→ **Exercise instructions**
The result should be every line that contains the word "already", taken from the material.
(Records for this exercise begins)
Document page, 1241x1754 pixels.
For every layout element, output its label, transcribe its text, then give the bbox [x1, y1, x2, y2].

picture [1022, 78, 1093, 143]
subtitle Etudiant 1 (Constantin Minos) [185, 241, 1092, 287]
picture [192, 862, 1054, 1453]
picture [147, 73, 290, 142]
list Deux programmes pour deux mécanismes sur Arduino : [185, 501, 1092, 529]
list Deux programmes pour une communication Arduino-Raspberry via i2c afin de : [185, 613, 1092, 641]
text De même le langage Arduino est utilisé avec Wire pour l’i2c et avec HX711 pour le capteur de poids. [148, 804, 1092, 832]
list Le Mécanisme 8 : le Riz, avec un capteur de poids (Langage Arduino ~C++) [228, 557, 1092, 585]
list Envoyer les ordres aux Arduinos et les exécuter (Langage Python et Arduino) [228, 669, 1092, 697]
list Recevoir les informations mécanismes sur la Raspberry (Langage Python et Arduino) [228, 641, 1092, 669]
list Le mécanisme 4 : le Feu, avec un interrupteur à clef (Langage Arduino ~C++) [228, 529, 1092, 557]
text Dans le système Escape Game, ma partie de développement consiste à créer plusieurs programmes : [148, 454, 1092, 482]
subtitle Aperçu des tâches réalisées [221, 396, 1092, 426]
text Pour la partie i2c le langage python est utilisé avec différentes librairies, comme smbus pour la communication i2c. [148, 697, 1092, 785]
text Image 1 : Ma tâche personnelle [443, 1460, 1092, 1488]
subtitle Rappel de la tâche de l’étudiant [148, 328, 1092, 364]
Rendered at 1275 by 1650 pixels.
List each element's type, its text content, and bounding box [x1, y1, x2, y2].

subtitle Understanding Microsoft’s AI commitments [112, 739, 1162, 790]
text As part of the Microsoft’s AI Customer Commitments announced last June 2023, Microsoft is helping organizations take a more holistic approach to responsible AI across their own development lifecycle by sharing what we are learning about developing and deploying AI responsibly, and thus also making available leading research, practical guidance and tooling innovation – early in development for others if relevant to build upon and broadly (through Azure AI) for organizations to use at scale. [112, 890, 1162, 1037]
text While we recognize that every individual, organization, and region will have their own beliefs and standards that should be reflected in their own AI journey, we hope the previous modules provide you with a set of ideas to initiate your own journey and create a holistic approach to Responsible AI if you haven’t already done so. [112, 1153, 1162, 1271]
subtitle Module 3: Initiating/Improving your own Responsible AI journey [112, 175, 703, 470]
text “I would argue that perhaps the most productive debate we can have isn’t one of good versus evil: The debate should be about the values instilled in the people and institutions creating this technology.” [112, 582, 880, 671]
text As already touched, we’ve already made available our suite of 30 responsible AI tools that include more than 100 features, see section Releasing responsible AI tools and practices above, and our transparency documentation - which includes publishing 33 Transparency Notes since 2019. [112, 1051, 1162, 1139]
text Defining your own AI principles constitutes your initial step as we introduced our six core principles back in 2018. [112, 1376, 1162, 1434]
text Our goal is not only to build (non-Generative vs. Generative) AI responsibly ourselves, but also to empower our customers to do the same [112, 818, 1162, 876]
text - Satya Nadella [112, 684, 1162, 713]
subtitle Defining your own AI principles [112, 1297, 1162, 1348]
(Records for this exercise ends)
→ **The answer**
text While we recognize that every individual, organization, and region will have their own beliefs and standards that should be reflected in their own AI journey, we hope the previous modules provide you with a set of ideas to initiate your own journey and create a holistic approach to Responsible AI if you haven’t already done so. [112, 1153, 1162, 1271]
text As already touched, we’ve already made available our suite of 30 responsible AI tools that include more than 100 features, see section Releasing responsible AI tools and practices above, and our transparency documentation - which includes publishing 33 Transparency Notes since 2019. [112, 1051, 1162, 1139]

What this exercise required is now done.